@EricMH while you are thinking about it, may I ask for a clarification? Please forgive my clumsy notation below. My background in statistical theory lets me follow the IT literature well enough, but I’m not used to expressing myself in these terms.
For the law of Information non-growth in the setting of statistical theory we have
I(X; Y ) ≥ I(X; T(Y ))
which is familiar to me as an application of Jensen’s Inequality. In the Algorithmic Information setting we have the same, and this shows that the average message length is minimised when coded for the true probability distribution rather than any function T() of that probability distribution. I agree with you this far, but here begins my question:
If I(X; Y ) represents information for some biological function coded by the true probability distribution p, then are you asserting that I(X; Y ) already represents the maximum state of greater biological fitness can exist?

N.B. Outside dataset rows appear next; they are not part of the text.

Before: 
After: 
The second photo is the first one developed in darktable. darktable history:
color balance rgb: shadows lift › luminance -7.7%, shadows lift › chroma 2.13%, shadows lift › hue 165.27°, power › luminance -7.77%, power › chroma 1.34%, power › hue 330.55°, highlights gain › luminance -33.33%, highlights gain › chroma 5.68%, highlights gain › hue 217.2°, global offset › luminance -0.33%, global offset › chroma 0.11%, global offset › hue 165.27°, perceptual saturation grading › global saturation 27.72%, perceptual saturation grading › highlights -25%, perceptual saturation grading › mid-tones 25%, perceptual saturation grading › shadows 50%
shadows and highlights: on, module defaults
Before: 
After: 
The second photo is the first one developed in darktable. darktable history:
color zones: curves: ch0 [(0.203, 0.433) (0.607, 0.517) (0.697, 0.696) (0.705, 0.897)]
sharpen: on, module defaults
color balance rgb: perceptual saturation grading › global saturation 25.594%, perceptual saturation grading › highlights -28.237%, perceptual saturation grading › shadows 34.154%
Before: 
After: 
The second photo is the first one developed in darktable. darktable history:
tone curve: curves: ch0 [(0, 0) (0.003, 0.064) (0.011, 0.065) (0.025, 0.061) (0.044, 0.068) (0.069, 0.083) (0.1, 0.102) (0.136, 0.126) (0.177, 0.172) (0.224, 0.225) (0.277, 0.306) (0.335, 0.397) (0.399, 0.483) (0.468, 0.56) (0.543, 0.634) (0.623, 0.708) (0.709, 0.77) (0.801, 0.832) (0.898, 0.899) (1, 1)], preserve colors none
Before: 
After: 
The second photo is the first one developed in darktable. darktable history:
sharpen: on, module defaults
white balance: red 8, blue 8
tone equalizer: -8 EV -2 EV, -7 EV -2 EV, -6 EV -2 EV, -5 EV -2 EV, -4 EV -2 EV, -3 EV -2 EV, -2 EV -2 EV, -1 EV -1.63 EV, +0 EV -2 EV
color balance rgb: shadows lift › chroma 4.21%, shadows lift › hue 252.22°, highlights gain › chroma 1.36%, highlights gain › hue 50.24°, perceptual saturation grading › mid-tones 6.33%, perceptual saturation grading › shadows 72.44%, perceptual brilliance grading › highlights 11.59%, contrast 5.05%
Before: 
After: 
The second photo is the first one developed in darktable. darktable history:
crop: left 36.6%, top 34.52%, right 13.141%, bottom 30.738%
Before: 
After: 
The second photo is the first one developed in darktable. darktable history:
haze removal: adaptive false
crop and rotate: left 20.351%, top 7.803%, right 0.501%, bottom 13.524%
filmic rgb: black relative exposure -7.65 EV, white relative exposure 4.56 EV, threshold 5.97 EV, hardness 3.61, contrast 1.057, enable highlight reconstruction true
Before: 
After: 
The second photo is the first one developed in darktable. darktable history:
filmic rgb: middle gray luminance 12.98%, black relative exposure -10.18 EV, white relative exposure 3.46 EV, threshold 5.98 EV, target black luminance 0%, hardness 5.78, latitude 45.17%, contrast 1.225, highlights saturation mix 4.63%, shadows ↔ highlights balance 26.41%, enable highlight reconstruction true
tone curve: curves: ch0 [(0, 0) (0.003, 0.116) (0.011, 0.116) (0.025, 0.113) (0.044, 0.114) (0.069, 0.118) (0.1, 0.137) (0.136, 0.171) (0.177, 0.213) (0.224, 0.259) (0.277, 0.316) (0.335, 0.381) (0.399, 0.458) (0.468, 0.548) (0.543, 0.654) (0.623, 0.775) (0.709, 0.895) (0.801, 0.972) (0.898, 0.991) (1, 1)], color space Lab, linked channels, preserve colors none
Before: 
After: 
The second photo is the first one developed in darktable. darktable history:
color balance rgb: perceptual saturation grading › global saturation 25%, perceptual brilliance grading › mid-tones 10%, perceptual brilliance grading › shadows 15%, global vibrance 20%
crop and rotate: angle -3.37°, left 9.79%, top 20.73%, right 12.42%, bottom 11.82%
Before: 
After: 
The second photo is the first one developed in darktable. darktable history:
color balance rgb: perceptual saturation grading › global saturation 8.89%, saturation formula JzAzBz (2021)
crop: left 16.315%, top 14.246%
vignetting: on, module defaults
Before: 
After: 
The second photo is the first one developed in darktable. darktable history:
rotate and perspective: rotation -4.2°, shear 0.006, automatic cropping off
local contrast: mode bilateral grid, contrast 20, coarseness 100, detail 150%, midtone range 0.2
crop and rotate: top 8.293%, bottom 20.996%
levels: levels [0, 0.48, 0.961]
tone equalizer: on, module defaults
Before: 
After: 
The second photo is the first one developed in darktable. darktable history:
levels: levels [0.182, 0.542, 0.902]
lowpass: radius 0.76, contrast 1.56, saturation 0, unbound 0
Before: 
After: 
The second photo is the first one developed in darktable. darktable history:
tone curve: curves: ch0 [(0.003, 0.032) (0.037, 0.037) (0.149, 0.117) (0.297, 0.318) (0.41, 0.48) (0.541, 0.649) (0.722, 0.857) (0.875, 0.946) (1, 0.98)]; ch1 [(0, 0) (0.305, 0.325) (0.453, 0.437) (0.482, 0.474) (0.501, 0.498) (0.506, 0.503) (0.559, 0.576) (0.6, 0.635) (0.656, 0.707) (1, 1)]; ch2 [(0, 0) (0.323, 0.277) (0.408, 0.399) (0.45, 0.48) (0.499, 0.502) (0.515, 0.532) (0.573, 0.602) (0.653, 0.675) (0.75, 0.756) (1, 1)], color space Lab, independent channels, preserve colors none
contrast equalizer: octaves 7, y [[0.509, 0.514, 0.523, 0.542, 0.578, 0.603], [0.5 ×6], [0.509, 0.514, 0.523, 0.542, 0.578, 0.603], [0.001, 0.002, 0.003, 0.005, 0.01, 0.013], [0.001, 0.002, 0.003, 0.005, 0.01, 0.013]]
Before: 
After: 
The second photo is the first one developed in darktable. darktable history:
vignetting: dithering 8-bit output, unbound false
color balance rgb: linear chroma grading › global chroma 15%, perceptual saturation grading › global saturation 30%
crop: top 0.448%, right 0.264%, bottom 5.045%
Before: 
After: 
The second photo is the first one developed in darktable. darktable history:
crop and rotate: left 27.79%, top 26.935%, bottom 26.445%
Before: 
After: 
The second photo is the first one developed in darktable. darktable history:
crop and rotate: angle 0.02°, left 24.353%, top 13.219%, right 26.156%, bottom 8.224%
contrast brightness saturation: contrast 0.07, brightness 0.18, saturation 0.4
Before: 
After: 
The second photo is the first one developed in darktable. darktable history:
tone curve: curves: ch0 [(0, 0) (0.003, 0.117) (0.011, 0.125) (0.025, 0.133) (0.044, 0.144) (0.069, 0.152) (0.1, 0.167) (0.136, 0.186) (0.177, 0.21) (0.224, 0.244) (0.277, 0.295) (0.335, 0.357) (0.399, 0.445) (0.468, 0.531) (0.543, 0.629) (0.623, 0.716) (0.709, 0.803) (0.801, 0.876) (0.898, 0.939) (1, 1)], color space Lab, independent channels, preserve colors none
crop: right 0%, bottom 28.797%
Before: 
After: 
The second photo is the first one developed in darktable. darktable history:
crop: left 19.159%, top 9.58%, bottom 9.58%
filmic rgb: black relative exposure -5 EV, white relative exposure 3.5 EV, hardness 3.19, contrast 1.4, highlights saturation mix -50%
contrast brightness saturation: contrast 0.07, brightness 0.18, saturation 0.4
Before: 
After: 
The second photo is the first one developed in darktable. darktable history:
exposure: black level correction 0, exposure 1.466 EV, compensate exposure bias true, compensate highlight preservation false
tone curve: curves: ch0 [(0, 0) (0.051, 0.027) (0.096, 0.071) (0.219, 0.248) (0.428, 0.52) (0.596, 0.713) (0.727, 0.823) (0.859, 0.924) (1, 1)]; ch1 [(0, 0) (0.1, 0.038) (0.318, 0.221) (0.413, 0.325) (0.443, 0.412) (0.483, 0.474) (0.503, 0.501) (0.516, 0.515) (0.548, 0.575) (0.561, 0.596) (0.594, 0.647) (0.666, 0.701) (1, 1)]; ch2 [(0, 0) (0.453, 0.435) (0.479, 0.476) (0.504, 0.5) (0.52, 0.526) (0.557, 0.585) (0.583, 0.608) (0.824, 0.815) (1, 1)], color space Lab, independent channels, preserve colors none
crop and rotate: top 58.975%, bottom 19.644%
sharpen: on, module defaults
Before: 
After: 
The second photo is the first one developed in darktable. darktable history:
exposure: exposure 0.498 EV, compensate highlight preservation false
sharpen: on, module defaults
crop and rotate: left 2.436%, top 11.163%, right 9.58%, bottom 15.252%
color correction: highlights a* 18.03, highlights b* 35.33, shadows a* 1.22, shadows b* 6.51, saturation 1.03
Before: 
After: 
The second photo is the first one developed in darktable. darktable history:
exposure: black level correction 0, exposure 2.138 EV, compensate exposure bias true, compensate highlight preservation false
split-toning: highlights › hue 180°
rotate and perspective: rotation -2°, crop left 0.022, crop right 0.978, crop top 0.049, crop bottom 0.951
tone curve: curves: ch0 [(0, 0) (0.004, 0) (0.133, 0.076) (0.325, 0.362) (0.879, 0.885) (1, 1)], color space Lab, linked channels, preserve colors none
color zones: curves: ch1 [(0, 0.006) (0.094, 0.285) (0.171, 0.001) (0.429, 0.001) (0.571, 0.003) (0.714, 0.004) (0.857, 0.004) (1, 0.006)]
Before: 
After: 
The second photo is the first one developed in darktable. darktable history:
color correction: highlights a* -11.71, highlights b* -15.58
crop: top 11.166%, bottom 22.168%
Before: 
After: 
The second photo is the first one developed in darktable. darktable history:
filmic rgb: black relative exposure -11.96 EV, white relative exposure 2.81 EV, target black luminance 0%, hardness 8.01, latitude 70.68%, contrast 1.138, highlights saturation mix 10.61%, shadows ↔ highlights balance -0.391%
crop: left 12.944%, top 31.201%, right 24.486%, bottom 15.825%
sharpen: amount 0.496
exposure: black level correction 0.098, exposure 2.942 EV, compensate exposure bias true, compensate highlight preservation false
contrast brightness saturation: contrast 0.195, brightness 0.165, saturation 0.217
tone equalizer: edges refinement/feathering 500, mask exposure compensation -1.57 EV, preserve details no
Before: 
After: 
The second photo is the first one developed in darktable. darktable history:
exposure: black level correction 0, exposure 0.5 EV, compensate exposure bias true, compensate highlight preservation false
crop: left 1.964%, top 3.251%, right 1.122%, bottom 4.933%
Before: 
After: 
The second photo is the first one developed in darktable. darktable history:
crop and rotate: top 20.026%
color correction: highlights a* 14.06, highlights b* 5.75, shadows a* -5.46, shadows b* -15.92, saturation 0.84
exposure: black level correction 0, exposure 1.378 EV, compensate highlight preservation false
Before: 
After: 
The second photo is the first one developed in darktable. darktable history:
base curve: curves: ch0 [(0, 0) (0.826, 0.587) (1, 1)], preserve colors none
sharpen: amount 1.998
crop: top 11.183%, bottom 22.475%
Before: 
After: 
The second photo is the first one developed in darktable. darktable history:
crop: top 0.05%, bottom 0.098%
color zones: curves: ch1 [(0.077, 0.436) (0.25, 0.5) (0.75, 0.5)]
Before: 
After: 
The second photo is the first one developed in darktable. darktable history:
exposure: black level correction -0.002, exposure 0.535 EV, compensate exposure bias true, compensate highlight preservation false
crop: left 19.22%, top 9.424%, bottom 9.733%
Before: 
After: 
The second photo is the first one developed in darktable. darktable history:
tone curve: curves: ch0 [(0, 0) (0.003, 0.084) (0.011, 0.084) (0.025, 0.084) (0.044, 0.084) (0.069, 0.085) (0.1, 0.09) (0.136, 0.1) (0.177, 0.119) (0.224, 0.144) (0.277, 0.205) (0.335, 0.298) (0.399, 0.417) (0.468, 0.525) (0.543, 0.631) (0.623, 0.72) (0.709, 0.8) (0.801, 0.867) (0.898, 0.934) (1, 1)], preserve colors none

In this scenario any T() other than identity will indeed have lesser biological function, because no other state is possible. But this seems to be intuitively backwards for what is supposed of biological evolution: For some probability distribution q not equal to the true distribution p there exists some function U() such that
I(X; Y,q ) \leq I(X; U(Y ),p)
thus allowing an increase in fitness. That is, U() reduces the Kullback-Leibler distance between q and p. I would weaken this statement to U() might exist, because it is not clear we could find such a function universally.